EXERCISE DESCRIPTION:
Can you retype every line of the data below so that each one matches the original character for character?

MATERIALS PROVIDED:

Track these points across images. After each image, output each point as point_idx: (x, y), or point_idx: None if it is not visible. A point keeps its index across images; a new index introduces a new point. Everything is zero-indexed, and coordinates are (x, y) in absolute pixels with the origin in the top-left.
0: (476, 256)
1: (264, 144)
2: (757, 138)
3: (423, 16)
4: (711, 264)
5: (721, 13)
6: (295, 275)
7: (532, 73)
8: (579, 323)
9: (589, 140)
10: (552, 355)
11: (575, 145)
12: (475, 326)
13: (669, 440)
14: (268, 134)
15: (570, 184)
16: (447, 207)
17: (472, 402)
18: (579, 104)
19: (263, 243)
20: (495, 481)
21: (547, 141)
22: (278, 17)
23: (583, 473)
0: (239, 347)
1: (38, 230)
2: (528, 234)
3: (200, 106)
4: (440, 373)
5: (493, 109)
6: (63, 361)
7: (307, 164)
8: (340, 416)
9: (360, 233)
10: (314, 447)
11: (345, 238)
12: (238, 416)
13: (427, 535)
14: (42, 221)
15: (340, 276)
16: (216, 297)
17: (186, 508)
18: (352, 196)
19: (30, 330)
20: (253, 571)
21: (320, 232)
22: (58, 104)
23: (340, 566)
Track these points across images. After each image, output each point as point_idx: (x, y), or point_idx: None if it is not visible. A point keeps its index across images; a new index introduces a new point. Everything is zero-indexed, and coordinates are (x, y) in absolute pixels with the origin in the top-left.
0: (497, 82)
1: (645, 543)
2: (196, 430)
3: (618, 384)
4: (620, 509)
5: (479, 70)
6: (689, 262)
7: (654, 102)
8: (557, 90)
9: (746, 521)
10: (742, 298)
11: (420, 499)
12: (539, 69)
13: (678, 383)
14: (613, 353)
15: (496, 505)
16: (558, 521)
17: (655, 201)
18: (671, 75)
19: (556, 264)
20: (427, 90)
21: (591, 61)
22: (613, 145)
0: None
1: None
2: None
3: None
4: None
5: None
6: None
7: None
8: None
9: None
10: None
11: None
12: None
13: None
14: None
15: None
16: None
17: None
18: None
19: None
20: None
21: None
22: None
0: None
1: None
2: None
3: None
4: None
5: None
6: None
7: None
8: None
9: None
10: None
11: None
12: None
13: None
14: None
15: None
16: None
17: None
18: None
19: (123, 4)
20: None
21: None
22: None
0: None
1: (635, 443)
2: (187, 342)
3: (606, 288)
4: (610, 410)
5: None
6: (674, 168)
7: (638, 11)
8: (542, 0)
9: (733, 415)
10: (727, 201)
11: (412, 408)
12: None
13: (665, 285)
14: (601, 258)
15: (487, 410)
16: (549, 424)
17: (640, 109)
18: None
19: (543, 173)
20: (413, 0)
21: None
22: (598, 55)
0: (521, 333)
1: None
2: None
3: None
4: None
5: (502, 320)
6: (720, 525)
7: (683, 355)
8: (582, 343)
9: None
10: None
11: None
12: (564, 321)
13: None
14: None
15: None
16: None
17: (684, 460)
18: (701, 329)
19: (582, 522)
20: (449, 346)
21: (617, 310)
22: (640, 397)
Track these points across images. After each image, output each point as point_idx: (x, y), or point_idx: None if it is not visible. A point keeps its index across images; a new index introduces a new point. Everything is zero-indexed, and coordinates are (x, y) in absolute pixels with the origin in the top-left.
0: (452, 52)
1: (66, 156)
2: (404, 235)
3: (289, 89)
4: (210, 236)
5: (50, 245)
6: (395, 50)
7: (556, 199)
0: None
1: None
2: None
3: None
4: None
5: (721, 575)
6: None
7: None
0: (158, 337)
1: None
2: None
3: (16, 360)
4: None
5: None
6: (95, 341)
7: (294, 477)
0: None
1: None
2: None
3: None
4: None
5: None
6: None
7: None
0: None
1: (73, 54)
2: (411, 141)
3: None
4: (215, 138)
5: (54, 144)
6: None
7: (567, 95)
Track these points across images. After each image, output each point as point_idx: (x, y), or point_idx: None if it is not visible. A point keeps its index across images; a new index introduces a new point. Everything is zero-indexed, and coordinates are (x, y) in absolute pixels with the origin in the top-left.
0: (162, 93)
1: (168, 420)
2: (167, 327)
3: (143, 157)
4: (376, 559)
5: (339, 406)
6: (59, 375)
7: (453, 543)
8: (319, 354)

TASK ANSWER:
Track these points across images. After each image, output each point as point_idx: (x, y), or point_idx: None if it is not visible. A point keeps its index across images; a new index introduces a new point. Everything is zero-indexed, and coordinates are (x, y) in absolute pixels with the origin in the top-left.
0: (476, 256)
1: (264, 144)
2: (757, 138)
3: (423, 16)
4: (711, 264)
5: (721, 13)
6: (295, 275)
7: (532, 73)
8: (579, 323)
9: (589, 140)
10: (552, 355)
11: (575, 145)
12: (475, 326)
13: (669, 440)
14: (268, 134)
15: (570, 184)
16: (447, 207)
17: (472, 402)
18: (579, 104)
19: (263, 243)
20: (495, 481)
21: (547, 141)
22: (278, 17)
23: (583, 473)
0: (239, 347)
1: (38, 230)
2: (528, 234)
3: (200, 106)
4: (440, 373)
5: (493, 109)
6: (63, 361)
7: (307, 164)
8: (340, 416)
9: (360, 233)
10: (314, 447)
11: (345, 238)
12: (238, 416)
13: (427, 535)
14: (42, 221)
15: (340, 276)
16: (216, 297)
17: (186, 508)
18: (352, 196)
19: (30, 330)
20: (253, 571)
21: (320, 232)
22: (58, 104)
23: (340, 566)
Track these points across images. After each image, output each point as point_idx: (x, y), or point_idx: None if it is not visible. A point keeps its index across images; a new index introduces a new point. Everything is zero-indexed, and coordinates are (x, y) in absolute pixels with the origin in the top-left.
0: (497, 82)
1: (645, 543)
2: (196, 430)
3: (618, 384)
4: (620, 509)
5: (479, 70)
6: (689, 262)
7: (654, 102)
8: (557, 90)
9: (746, 521)
10: (742, 298)
11: (420, 499)
12: (539, 69)
13: (678, 383)
14: (613, 353)
15: (496, 505)
16: (558, 521)
17: (655, 201)
18: (671, 75)
19: (556, 264)
20: (427, 90)
21: (591, 61)
22: (613, 145)
0: None
1: None
2: None
3: None
4: None
5: None
6: None
7: None
8: None
9: None
10: None
11: None
12: None
13: None
14: None
15: None
16: None
17: None
18: None
19: None
20: None
21: None
22: None
0: None
1: None
2: None
3: None
4: None
5: None
6: None
7: None
8: None
9: None
10: None
11: None
12: None
13: None
14: None
15: None
16: None
17: None
18: None
19: (123, 4)
20: None
21: None
22: None
0: None
1: (635, 443)
2: (187, 342)
3: (606, 288)
4: (610, 410)
5: None
6: (674, 168)
7: (638, 11)
8: (542, 0)
9: (733, 415)
10: (727, 201)
11: (412, 408)
12: None
13: (665, 285)
14: (601, 258)
15: (487, 410)
16: (549, 424)
17: (640, 109)
18: None
19: (543, 173)
20: (413, 0)
21: None
22: (598, 55)
0: (521, 333)
1: None
2: None
3: None
4: None
5: (502, 320)
6: (720, 525)
7: (683, 355)
8: (582, 343)
9: None
10: None
11: None
12: (564, 321)
13: None
14: None
15: None
16: None
17: (684, 460)
18: (701, 329)
19: (582, 522)
20: (449, 346)
21: (617, 310)
22: (640, 397)
Track these points across images. After each image, output each point as point_idx: (x, y), or point_idx: None if it is not visible. A point keeps its index across images; a new index introduces a new point. Everything is zero-indexed, and coordinates are (x, y) in absolute pixels with the origin in the top-left.
0: (452, 52)
1: (66, 156)
2: (404, 235)
3: (289, 89)
4: (210, 236)
5: (50, 245)
6: (395, 50)
7: (556, 199)
0: None
1: None
2: None
3: None
4: None
5: (721, 575)
6: None
7: None
0: (158, 337)
1: None
2: None
3: (16, 360)
4: None
5: None
6: (95, 341)
7: (294, 477)
0: None
1: None
2: None
3: None
4: None
5: None
6: None
7: None
0: None
1: (73, 54)
2: (411, 141)
3: None
4: (215, 138)
5: (54, 144)
6: None
7: (567, 95)
Track these points across images. After each image, output each point as point_idx: (x, y), or point_idx: None if it is not visible. A point keeps its index across images; a new index introduces a new point. Everything is zero-indexed, and coordinates are (x, y) in absolute pixels with the origin in the top-left.
0: (162, 93)
1: (168, 420)
2: (167, 327)
3: (143, 157)
4: (376, 559)
5: (339, 406)
6: (59, 375)
7: (453, 543)
8: (319, 354)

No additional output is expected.